Latency Variability¶

With measuring latency, it should be acknowledged that all requests are NOT equal, and their response times can vary widely depending on several factors, including load, the complexity of the request, and the number and performance of the sub-systems a request must traverse. Thus, using an average response time metric (adding up all response times and dividing by the number of responses) can be extremely misleading due to outliers.

Therefore, VA recommends tracking latency using percentiles. Percentiles break down the percentage of responses above or below a threshold, allowing for better data interpretation by handling variability and outliers within the data.

Guidance

Track latency using percentiles.
Use capabilities from the Application Performance Monitoring (APM) tools available to measure latency.
Be aware of timeouts within the infrastructure the API runs in.
Be cautious of alert fatigue.
Monitor each endpoint within the API separately, but have a single Service Level Objective (SLO) for the API.
Note latency behavior in the API's documentation.

Tracking P50 (50^th Percentile), P90, and P99 latency metrics can provide a comprehensive view of an API’s performance from median use to edge cases:

P50 Latency: Represents the median response time, providing a benchmark for the typical user experience. 50% of requests were completed within a given time target and 50% of requests took longer than the given time target. For example, a SLO might be 50% of requests must be under 500 ms.

P90 Latency: Identifies the performance outliers that aren't as extreme as the worst-case scenarios but could still negatively impact a significant portion of users. In this case, 90% of the requests were completed within a given time target, but 10% took longer than the given time target. For example, an SLO might be, 90% of requests must be under 1000 ms.

P99 Latency: Reveals the upper bounds of latency experienced by users. In this measure, 99% of requests were completed within a given time target but 1% took longer than the given target. For example, an SLO might be, 99% of requests must be under 5000 ms. That means 1% could take longer and indicate an anomaly or unusual traffic that might be interesting to inspect.

Application Performance Monitoring (APM) tools often provide these metrics out of the box. Use these tools if possible and don’t reinvent the wheel.

When setting the SLO for your API for these metrics, be aware of timeouts set by the gateways, proxies, database connections, or even the application server the API runs within. Some have timeouts of 10 seconds, while others use a 15-second timeout. Additionally, timeouts within Cloud services may not be configurable. For example, AWS Lambda has a 10-second timeout, and AWS API Gateway has a 30-second timeout. Neither of these can be changed.

Knowledge of the timeouts is important when setting the P99 SLO. Take care not to let the SLO push past the boundaries of the API’s infrastructure and give a false positive. For example, if 99% of requests should take under 10 seconds, but a piece of infrastructure, such as the gateway, times out in 7 seconds, this metric isn’t as informative since no request could ever exceed 7 seconds.

To understand if an API is meeting an expected level of service, the P99 SLO value should be set so that the vast majority of requests are completed within that time frame.

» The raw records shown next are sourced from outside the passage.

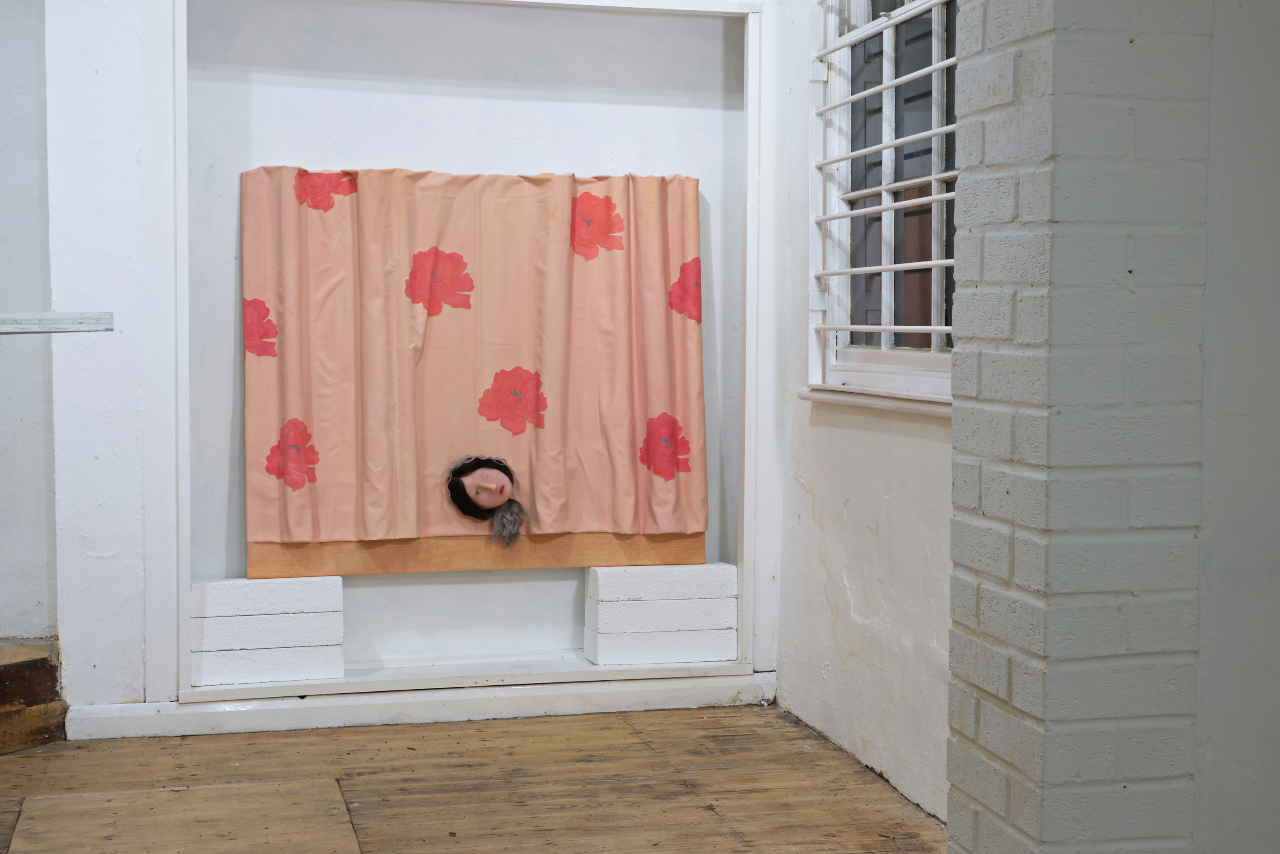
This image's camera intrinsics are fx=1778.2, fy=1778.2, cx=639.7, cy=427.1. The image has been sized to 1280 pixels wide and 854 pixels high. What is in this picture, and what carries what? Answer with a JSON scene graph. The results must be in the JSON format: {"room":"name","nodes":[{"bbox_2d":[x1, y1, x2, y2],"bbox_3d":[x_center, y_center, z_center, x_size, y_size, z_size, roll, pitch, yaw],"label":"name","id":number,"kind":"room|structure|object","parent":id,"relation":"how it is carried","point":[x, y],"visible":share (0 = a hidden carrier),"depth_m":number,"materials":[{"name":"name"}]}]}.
{"room":"museum","nodes":[
{"label":"museum","id":0,"kind":"room"},
{"bbox_2d":[0,0,57,643],"bbox_3d":[-2.110,-0.490,4.365,1.435,2.490,0.344,-1,4,-14],"label":"left wall","id":1,"kind":"structure","parent":0,"point":[3,195],"depth_m":4.54,"materials":[{"name":"paint"}]},
{"bbox_2d":[0,310,113,333],"bbox_3d":[-1.534,-0.217,3.771,0.698,0.058,0.417,-1,4,-14],"label":"wooden rail","id":2,"kind":"object","parent":1,"relation":"attached to","point":[56,317],"visible":1,"depth_m":3.85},
{"bbox_2d":[37,0,819,732],"bbox_3d":[-0.631,-0.530,4.585,2.241,2.547,0.299,-1,4,-14],"label":"back wall","id":3,"kind":"structure","parent":0,"point":[116,695],"depth_m":4.37,"materials":[{"name":"white paint"}]},
{"bbox_2d":[66,670,780,739],"bbox_3d":[-0.494,0.711,4.559,1.759,0.076,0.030,-1,4,-14],"label":"baseboard","id":4,"kind":"structure","parent":3,"relation":"attached to","point":[188,710],"depth_m":4.53,"materials":[{"name":"white paint"}]},
{"bbox_2d":[157,0,778,711],"bbox_3d":[-0.429,-0.244,4.662,1.774,1.851,0.362,-1,4,-14],"label":"alcove","id":5,"kind":"object","parent":3,"relation":"in","point":[179,98],"visible":0.86,"depth_m":4.61,"materials":[{"name":"white paint"}]},
{"bbox_2d":[190,575,344,686],"bbox_3d":[-0.981,0.517,4.598,0.377,0.252,0.214,-1,4,-14],"label":"white block","id":6,"kind":"object","parent":5,"relation":"on","point":[216,601],"visible":0.97,"depth_m":4.51,"materials":[{"name":"white"}]},
{"bbox_2d":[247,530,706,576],"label":"wooden board","id":7,"kind":"object","parent":6,"relation":"on","point":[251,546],"visible":0.55,"depth_m":4.72,"materials":[{"name":"brown wood"}]},
{"bbox_2d":[238,166,709,560],"bbox_3d":[-0.416,-0.182,4.632,1.152,0.960,0.089,-1,4,-14],"label":"curtain","id":8,"kind":"object","parent":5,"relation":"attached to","point":[304,407],"visible":0.98,"depth_m":4.62,"materials":[{"name":"fabric"}]},
{"bbox_2d":[446,454,527,544],"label":"sculpted head","id":9,"kind":"object","parent":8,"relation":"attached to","point":[497,486],"visible":0.98,"depth_m":4.61},
{"bbox_2d":[582,559,735,665],"bbox_3d":[0.047,0.502,4.871,0.387,0.263,0.204,-1,4,-14],"label":"block","id":10,"kind":"object","parent":5,"relation":"on","point":[602,616],"visible":0.98,"depth_m":4.78,"materials":[{"name":"white"}]},
{"bbox_2d":[0,702,949,853],"bbox_3d":[-0.337,0.960,2.102,3.578,0.111,5.455,-1,4,-14],"label":"wooden floor","id":11,"kind":"structure","parent":0,"point":[33,758],"depth_m":3.87,"materials":[{"name":"brown wood"}]},
{"bbox_2d":[0,639,68,753],"bbox_3d":[-1.832,0.668,4.206,0.858,0.224,0.829,-1,4,-14],"label":"wooden step","id":12,"kind":"structure","parent":11,"relation":"on","point":[54,671],"depth_m":4.31,"materials":[{"name":"brown wood"}]},
{"bbox_2d":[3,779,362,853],"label":"floor hatch","id":13,"kind":"object","parent":11,"relation":"in","point":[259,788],"visible":0.98,"depth_m":3.58,"materials":[{"name":"brown wood"}]},
{"bbox_2d":[770,0,956,832],"bbox_3d":[0.690,-0.408,3.659,0.181,2.479,2.182,-1,4,-14],"label":"right wall","id":14,"kind":"structure","parent":0,"point":[915,439],"depth_m":4.10,"materials":[{"name":"white paint"}]},
{"bbox_2d":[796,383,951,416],"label":"window sill","id":15,"kind":"structure","parent":14,"relation":"attached to","point":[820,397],"depth_m":3.94,"materials":[{"name":"white paint"}]},
{"bbox_2d":[804,0,960,407],"bbox_3d":[0.626,-0.710,3.905,0.147,1.376,1.156,-1,4,-14],"label":"window","id":16,"kind":"structure","parent":14,"relation":"in","point":[935,357],"depth_m":4.20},
{"bbox_2d":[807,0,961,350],"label":"window grille","id":17,"kind":"object","parent":16,"relation":"attached to","point":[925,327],"visible":0.54,"depth_m":4.03,"materials":[{"name":"white metal"}]},
{"bbox_2d":[945,0,1238,853],"bbox_3d":[0.622,-0.310,2.397,0.307,2.562,0.418,-1,4,-14],"label":"brick pillar","id":18,"kind":"structure","parent":0,"point":[960,317],"depth_m":2.25,"materials":[{"name":"brick"}]},
{"bbox_2d":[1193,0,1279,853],"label":"right wall","id":19,"kind":"structure","parent":0,"point":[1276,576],"depth_m":2.26,"materials":[{"name":"paint"}]}
]}

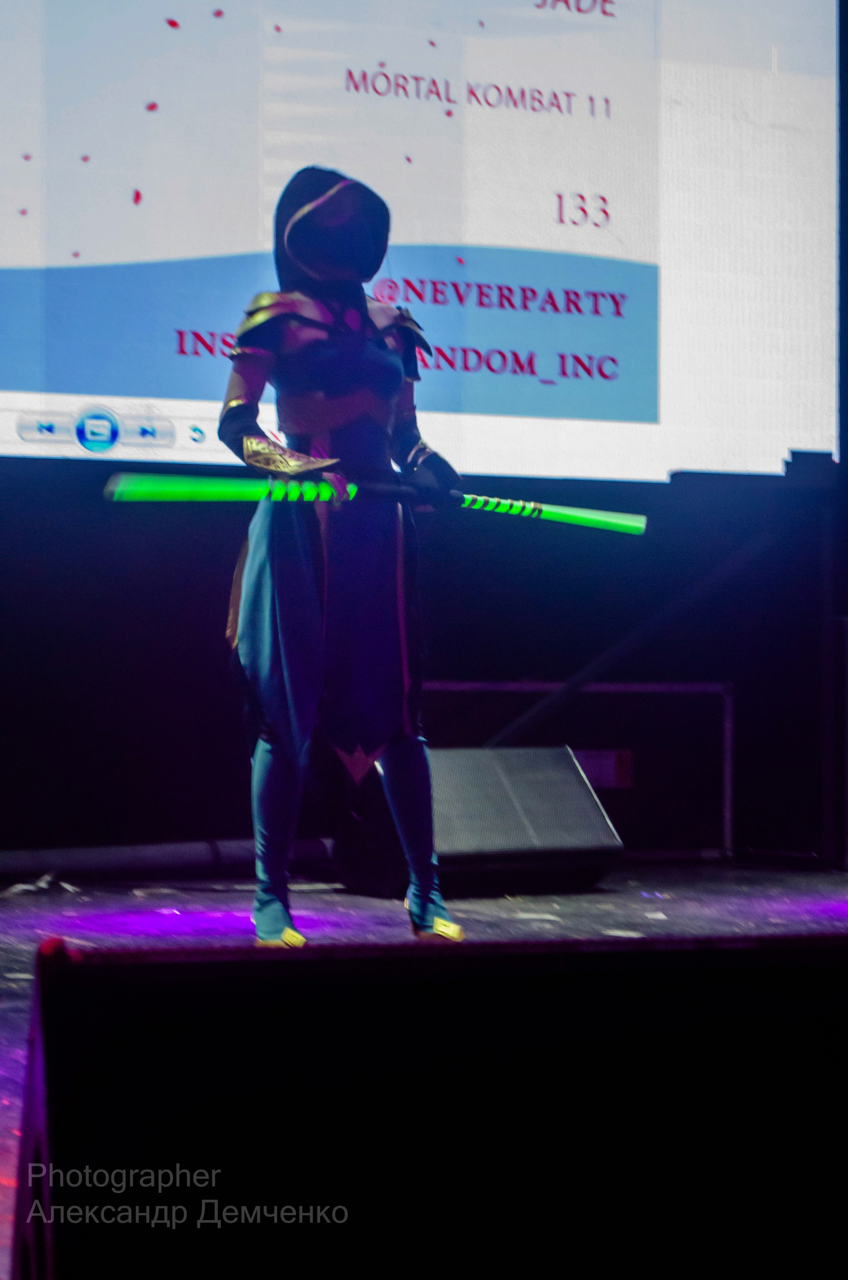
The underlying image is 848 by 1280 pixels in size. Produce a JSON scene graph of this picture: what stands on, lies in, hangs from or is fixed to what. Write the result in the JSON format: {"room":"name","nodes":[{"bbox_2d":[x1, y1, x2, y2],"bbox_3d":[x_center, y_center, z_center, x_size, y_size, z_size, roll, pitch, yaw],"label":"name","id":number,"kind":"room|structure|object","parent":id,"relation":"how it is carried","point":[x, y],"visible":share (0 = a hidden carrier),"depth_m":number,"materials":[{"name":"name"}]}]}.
{"room":"event hall","nodes":[
{"label":"event hall","id":0,"kind":"room"},
{"bbox_2d":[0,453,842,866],"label":"back wall","id":1,"kind":"structure","parent":0,"point":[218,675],"depth_m":7.47,"materials":[{"name":"black paint"}]},
{"bbox_2d":[0,0,838,486],"bbox_3d":[-0.827,-1.499,7.158,4.768,2.152,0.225,0,-1,-22],"label":"projection screen","id":2,"kind":"object","parent":1,"relation":"attached to","point":[441,119],"visible":0.96,"depth_m":7.35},
{"bbox_2d":[0,868,847,1279],"bbox_3d":[0.365,0.631,3.969,5.492,0.129,5.940,0,-1,-22],"label":"stage floor","id":3,"kind":"structure","parent":0,"point":[567,915],"depth_m":5.92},
{"bbox_2d":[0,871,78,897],"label":"paper scrap","id":4,"kind":"object","parent":3,"relation":"on","point":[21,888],"visible":0.8,"depth_m":6.35,"materials":[{"name":"white"}]},
{"bbox_2d":[0,836,336,884],"bbox_3d":[-0.991,0.556,6.683,2.089,0.106,0.264,0,-1,-22],"label":"tube","id":5,"kind":"object","parent":3,"relation":"on","point":[90,857],"visible":0.78,"depth_m":6.79,"materials":[{"name":"black"}]},
{"bbox_2d":[217,167,467,946],"bbox_3d":[-0.181,-0.167,5.290,0.531,1.529,0.665,0,-1,-22],"label":"person","id":6,"kind":"object","parent":3,"relation":"on","point":[273,750],"visible":0.96,"depth_m":5.16},
{"bbox_2d":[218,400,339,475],"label":"bracer","id":7,"kind":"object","parent":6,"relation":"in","point":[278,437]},
{"bbox_2d":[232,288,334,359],"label":"shoulder armor","id":8,"kind":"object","parent":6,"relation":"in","point":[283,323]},
{"bbox_2d":[104,468,645,534],"bbox_3d":[-0.086,-0.279,5.554,1.114,0.093,0.111,0,-1,-12],"label":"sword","id":9,"kind":"object","parent":6,"relation":"in","point":[577,519],"visible":0.84,"depth_m":5.51,"materials":[{"name":"green"}]},
{"bbox_2d":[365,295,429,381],"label":"shoulder armor","id":10,"kind":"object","parent":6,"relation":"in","point":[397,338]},
{"bbox_2d":[14,929,847,1279],"bbox_3d":[0.090,0.254,1.194,0.587,0.256,0.440,0,-1,-22],"label":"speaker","id":11,"kind":"object","parent":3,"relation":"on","point":[582,955],"visible":0.99,"depth_m":1.04,"materials":[{"name":"black"}]},
{"bbox_2d":[332,741,622,898],"bbox_3d":[0.112,0.430,6.512,0.605,0.360,0.491,1,-1,-36],"label":"stage monitor","id":12,"kind":"object","parent":3,"relation":"on","point":[512,835],"visible":0.83,"depth_m":6.37,"materials":[{"name":"black"}]},
{"bbox_2d":[412,677,731,861],"bbox_3d":[0.358,0.368,7.570,1.015,0.529,0.361,0,-1,-22],"label":"metal frame","id":13,"kind":"object","parent":3,"relation":"on","point":[683,690],"visible":0.5,"depth_m":7.51,"materials":[{"name":"metal"}]},
{"bbox_2d":[572,747,631,789],"bbox_3d":[0.493,0.376,7.650,0.189,0.114,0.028,0,-1,-22],"label":"sign","id":14,"kind":"object","parent":13,"relation":"attached to","point":[619,767],"visible":0.46,"depth_m":7.66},
{"bbox_2d":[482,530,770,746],"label":"diagonal brace","id":15,"kind":"object","parent":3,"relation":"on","point":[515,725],"visible":0.62,"depth_m":7.45,"materials":[{"name":"black metal"}]},
{"bbox_2d":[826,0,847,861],"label":"post","id":16,"kind":"object","parent":3,"relation":"on","point":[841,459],"visible":0.8,"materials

For example, if there are times that a request can randomly take over 5000 ms, but 99 percent of the time it is faster than 5000 ms, then set the P99 for 5000 ms. This allows outliers to be isolated and can help identify where improvements can be made, and timely feedback if the trend is unexpectedly worsening.

When setting SLOs and expectations for the level of service at the P50 end of the spectrum, set this number within reason so alert fatigue doesn’t set in, while at the same time, correct alerting triggers when non-normal behavior begins. For example, the API on average responds within 350 ms to its requests. The API example initial baseline SLO could be:

Within a rolling 30-day period; 50% of requests must be under 500 ms; 90% must be under 1000 ms; and 99% must be under 5000 ms in production.

7-day window: This is for active monitoring with a stricter setting than the SLO defined above and should be aspirational. e.g. P50 @ 350 ms, P90 @ 750 ms, and P99 @ 2500 ms. This window helps identify problems early.

30-day window: This window tracks compliance with the SLO defined above and is the period used within the SLO.

90-day window: Tracks trends over time in the same manner as the availability 90-day window.

Of course, there is often an outlier endpoint(s) within an API. For more information on handling slow-responding API endpoints, see Handling Latency Outliers.

VA recommends monitoring each endpoint separately when monitoring latency to troubleshoot issues with particular endpoints. However, the API should have a single SLO defined for all the endpoints within an API instead of each endpoint individually.